In other words, the NPCC clearly believed itself to be governed by FOIA.

 

Yet when Privacy International notified the NPCC that it would indeed be seeking a review from the ICO, the NPCC responded that ACPO’s designation under FOIA did not actually pass to the NPCC – so it can now operate in secret.

 

The NPCC did go on to say it should “clearly be open to the same level of scrutiny and transparency as its predecessor and it is anticipated that an Order to bring the NPCC under the auspices of FOIA will be forthcoming”. It also said it was working with the Cabinet Office to make this a reality.

But there is unfortunately reason to doubt the NPCC’s support for bringing forward such an Order. On 1 May 2018 – six months after it pledged its support – 15 new public authorities were designated as subject to FOIA as a result of a Cabinet Office order. Strikingly, the NPCC was absent from that list.

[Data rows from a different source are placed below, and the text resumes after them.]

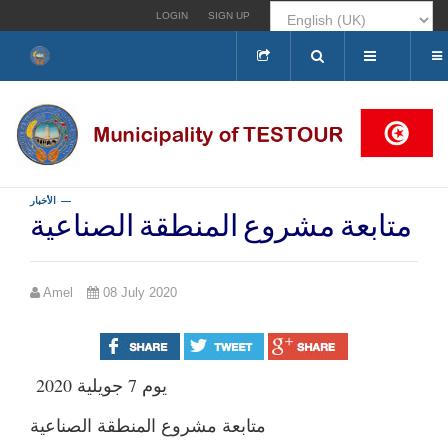
LOGIN
SIGN UP
Search
...
الأخبار
متابعة مشروع المنطقة الصناعية
Amel
08 July 2020
يوم 7 جويلية 2020
متابعة مشروع المنطقة الصناعية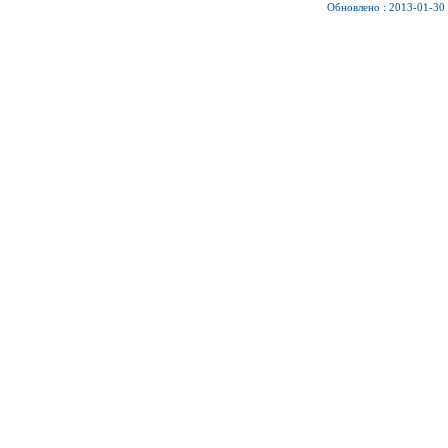
Обновлено : 2013-01-30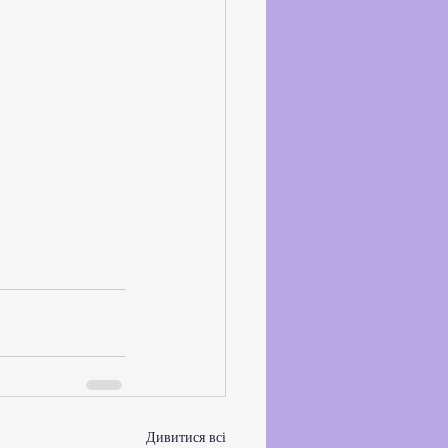
Дивитися всі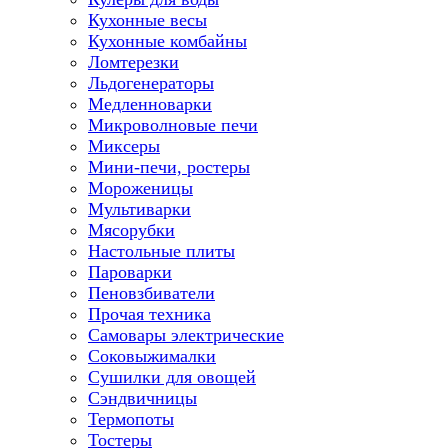
Кухонные весы
Кухонные комбайны
Ломтерезки
Льдогенераторы
Медленноварки
Микроволновые печи
Миксеры
Мини-печи, ростеры
Мороженицы
Мультиварки
Мясорубки
Настольные плиты
Пароварки
Пеновзбиватели
Прочая техника
Самовары электрические
Соковыжималки
Сушилки для овощей
Сэндвичницы
Термопоты
Тостеры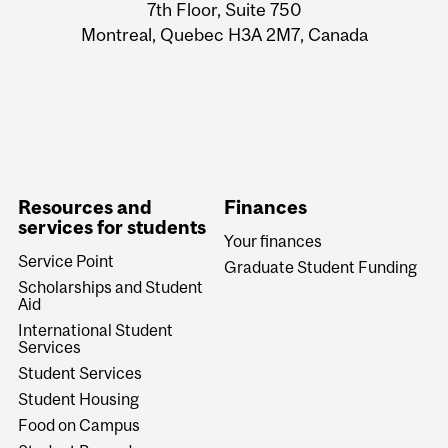
7th Floor, Suite 750
Montreal, Quebec H3A 2M7, Canada
Resources and
Finances
services for students
Your finances
Service Point
Graduate Student Funding
Scholarships and Student
Aid
International Student
Services
Student Services
Student Housing
Food on Campus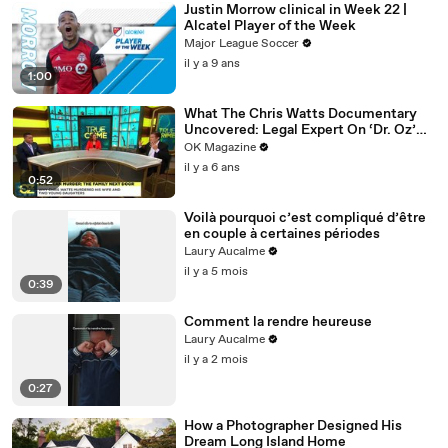
Justin Morrow clinical in Week 22 |
Alcatel Player of the Week
Major League Soccer
il y a 9 ans
1:00
What The Chris Watts Documentary
Uncovered: Legal Expert On ‘Dr. Oz’
Has Theories
OK Magazine
il y a 6 ans
0:52
Voilà pourquoi c’est compliqué d’être
en couple à certaines périodes
Laury Aucalme
il y a 5 mois
0:39
Comment la rendre heureuse
Laury Aucalme
il y a 2 mois
0:27
How a Photographer Designed His
Dream Long Island Home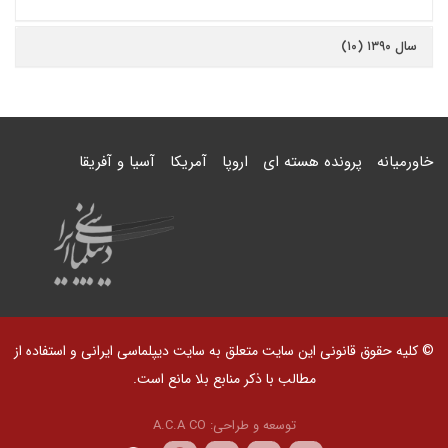
سال ۱۳۹۰ (۱۰)
خاورمیانه
پرونده هسته ای
اروپا
آمریکا
آسیا و آفریقا
© کلیه حقوق قانونی این سایت متعلق به سایت دیپلماسی ایرانی و استفاده از
مطالب با ذکر منابع بلا مانع است.
توسعه و طراحی:
A.C.A CO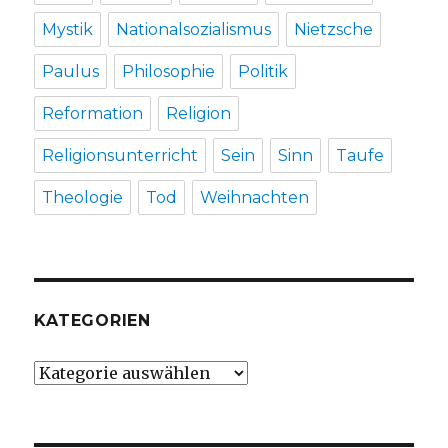
Mystik
Nationalsozialismus
Nietzsche
Paulus
Philosophie
Politik
Reformation
Religion
Religionsunterricht
Sein
Sinn
Taufe
Theologie
Tod
Weihnachten
KATEGORIEN
Kategorien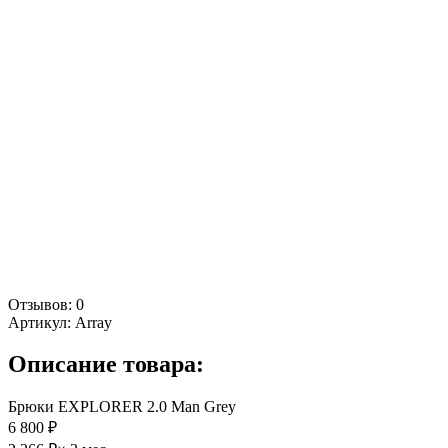
Отзывов: 0
Артикул:
Array
Описание товара:
Брюки EXPLORER 2.0 Man Grey
6 800 ₽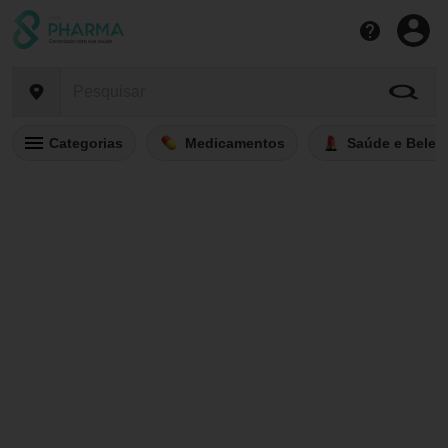
Categorias
Medicamentos
Saúde e Belez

On 18 May 2018, Liberty – which is representing Privacy International with respect to its IMSI catcher FOI requests – wrote to the Home Office and Cabinet Office to request an immediate order designating the NPCC as a public authority subject to FOIA.

The Freedom of Information Act serves as an essential mechanism to facilitate public scrutiny of law enforcement activities but remains inadequate in its coverage. The immediate designation of the NPCC as subject to FOIA is a small but easy step for the government to undertake.

Liberty has given the Home Office and Cabinet Office until 26 June to respond with a timeline for when this will be done. We eagerly await their response.